# PROMPT
In the listing below, how many lines contain the word "down"? Answer with the number alone.

# DATA EXTRACTS
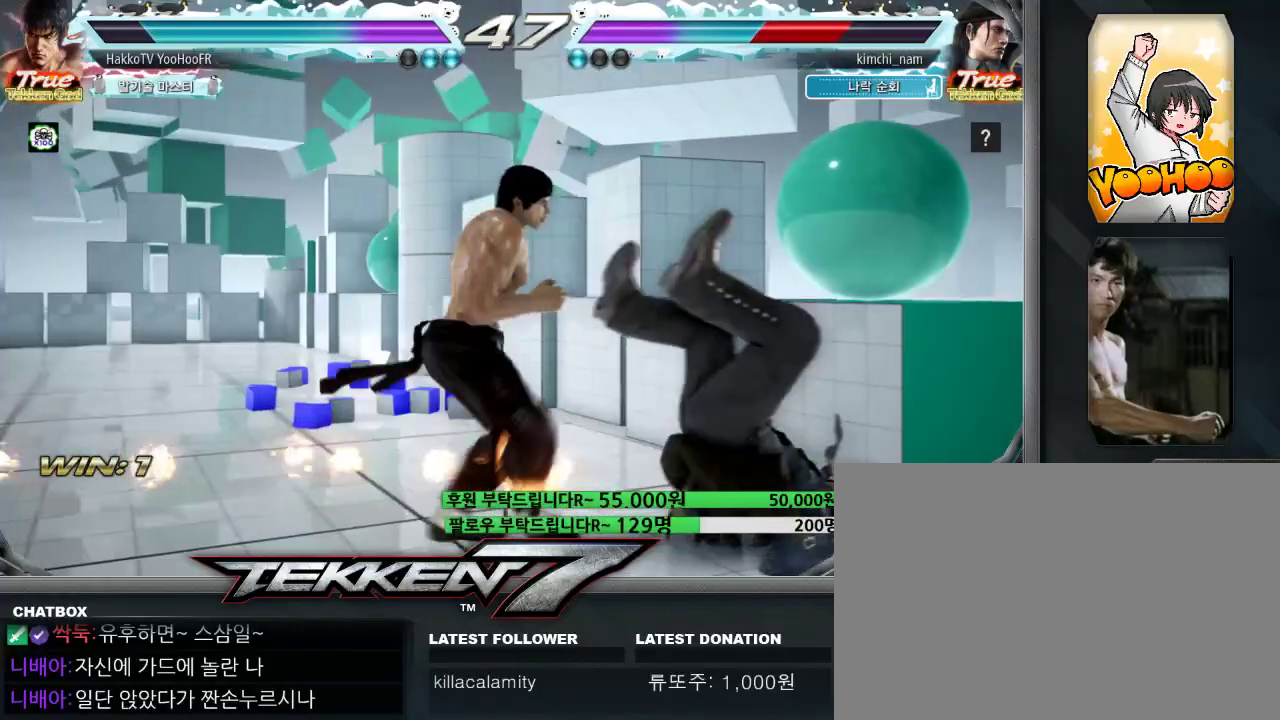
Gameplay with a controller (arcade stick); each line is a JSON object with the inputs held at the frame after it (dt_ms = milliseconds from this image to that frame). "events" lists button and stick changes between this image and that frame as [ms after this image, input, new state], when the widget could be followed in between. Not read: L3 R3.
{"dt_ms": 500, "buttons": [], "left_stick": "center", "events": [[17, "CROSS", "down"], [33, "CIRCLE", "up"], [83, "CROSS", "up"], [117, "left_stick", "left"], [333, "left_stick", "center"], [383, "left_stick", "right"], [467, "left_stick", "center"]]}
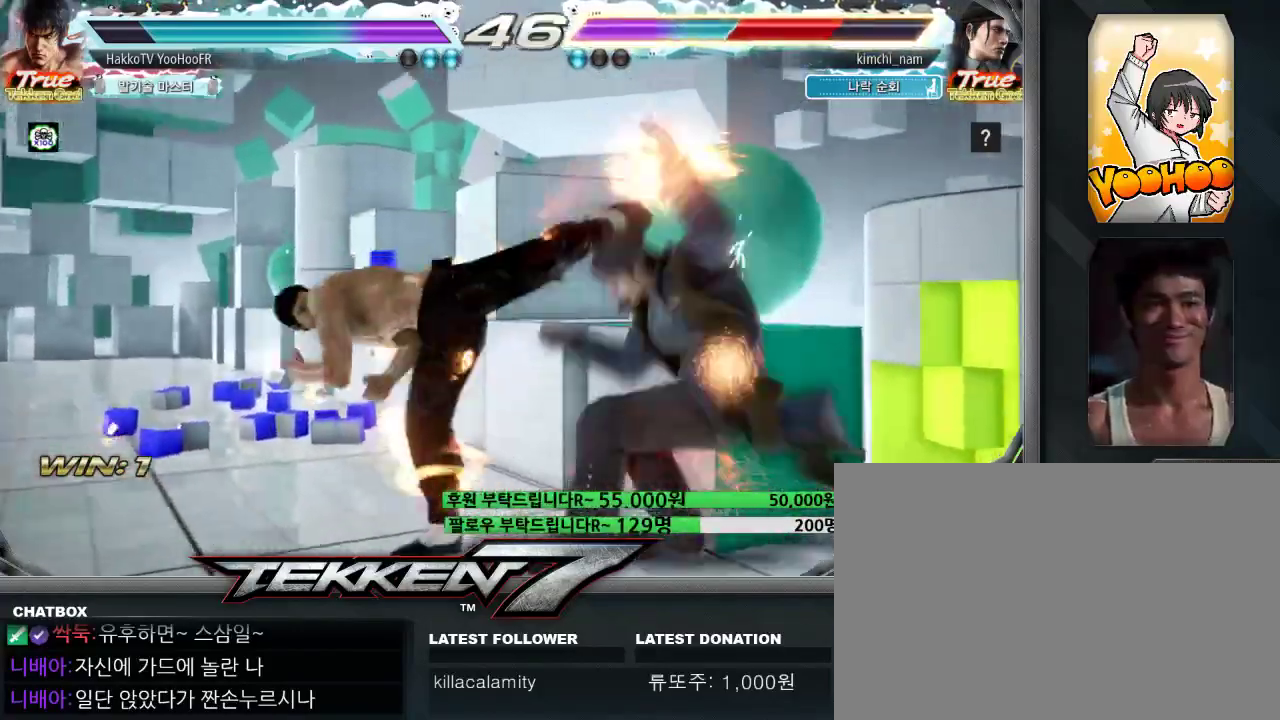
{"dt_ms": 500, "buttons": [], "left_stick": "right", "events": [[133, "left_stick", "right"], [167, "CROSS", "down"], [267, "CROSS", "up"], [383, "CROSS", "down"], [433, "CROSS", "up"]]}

--

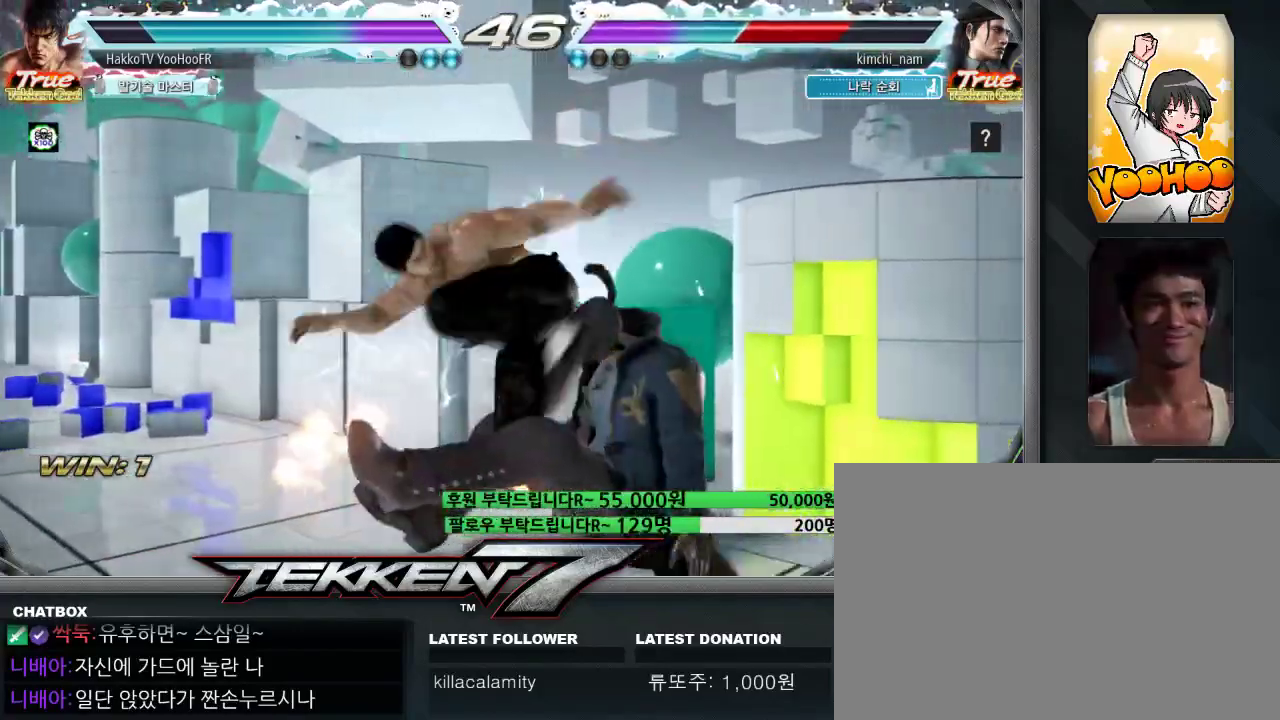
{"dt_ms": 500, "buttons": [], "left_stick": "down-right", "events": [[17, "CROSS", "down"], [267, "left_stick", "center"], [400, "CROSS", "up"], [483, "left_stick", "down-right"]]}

# REPLY TO THE EXERCISE
3